- [WORK TO COMPLETE]: Report each line from the entries in which "public" can be found.

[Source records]
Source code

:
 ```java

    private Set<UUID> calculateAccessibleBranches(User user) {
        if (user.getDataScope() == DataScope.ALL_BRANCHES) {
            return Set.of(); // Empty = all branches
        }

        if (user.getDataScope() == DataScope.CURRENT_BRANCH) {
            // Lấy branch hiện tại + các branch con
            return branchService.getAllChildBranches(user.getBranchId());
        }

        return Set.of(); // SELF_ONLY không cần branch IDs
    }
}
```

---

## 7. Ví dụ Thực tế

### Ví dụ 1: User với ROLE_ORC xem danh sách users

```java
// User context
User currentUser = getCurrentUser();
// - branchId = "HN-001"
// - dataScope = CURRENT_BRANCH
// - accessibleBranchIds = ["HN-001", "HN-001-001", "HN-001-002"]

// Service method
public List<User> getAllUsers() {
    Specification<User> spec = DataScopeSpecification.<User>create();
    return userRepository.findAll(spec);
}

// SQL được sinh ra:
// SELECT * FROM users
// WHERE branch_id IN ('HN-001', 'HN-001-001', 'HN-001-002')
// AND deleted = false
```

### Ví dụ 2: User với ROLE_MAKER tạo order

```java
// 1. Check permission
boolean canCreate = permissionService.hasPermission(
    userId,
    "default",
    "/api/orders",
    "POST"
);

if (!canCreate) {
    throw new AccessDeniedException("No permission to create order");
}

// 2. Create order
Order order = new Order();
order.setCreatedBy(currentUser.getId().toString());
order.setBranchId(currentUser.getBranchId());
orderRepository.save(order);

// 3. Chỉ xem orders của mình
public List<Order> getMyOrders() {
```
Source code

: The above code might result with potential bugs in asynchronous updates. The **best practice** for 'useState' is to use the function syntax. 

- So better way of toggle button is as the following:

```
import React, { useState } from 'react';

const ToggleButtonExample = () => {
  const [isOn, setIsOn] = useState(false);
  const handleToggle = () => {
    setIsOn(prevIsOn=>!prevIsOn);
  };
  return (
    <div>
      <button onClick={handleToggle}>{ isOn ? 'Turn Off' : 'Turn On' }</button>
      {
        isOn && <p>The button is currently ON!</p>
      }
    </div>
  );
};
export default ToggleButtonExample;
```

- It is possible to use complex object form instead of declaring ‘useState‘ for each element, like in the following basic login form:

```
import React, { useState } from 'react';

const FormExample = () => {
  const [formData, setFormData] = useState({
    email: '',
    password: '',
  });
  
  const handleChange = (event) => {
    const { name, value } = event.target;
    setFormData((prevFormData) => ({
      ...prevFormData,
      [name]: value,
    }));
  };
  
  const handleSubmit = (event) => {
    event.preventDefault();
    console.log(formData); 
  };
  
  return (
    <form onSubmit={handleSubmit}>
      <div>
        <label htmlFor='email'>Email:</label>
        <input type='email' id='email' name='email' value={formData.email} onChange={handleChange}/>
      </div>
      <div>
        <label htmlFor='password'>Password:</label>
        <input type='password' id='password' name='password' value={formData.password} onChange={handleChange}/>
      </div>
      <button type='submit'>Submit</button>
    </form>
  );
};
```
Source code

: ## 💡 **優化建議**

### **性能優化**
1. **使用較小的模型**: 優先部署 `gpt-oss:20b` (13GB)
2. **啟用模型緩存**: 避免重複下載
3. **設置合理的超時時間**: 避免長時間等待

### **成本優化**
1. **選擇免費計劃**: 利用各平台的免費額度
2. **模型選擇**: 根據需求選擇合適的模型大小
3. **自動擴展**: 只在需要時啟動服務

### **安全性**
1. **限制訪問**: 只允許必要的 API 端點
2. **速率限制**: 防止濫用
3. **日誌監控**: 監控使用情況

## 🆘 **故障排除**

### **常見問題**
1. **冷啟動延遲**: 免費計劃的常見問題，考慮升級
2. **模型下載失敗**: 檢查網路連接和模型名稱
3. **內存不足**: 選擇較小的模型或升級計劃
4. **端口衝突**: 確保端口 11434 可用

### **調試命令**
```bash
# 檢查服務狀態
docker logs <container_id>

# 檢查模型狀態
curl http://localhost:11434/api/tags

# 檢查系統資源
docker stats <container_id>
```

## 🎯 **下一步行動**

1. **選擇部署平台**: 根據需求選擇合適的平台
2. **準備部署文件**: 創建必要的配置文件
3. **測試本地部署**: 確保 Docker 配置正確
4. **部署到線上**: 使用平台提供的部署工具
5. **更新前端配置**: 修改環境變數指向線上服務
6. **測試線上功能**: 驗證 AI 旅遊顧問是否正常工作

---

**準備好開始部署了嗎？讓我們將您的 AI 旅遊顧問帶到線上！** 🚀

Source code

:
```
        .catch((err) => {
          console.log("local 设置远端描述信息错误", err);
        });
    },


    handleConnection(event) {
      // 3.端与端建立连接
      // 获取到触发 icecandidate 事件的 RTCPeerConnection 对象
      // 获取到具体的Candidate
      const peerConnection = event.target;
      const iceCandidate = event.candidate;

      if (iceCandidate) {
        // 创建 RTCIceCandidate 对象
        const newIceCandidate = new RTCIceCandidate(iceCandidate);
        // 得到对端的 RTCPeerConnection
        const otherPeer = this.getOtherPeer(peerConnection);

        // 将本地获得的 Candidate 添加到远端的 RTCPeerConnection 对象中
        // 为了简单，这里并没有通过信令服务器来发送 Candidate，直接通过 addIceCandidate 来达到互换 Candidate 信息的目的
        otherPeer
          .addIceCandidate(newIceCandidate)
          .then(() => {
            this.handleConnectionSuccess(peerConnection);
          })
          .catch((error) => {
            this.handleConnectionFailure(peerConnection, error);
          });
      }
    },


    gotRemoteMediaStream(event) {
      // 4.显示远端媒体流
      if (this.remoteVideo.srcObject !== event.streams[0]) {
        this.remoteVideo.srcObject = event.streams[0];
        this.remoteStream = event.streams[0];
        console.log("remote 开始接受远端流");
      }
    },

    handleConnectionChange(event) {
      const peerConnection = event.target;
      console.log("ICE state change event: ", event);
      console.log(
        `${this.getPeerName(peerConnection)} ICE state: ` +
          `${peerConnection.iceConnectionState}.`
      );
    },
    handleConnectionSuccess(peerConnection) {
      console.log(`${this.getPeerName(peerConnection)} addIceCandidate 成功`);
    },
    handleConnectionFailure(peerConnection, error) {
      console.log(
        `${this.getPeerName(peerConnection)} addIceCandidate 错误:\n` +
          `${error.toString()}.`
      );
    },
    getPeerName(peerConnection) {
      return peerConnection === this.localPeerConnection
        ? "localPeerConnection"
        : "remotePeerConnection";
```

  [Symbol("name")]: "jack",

- [SOLUTION FOR THIS EXERCISE]:
public List<User> getAllUsers() {
public List<Order> getMyOrders() {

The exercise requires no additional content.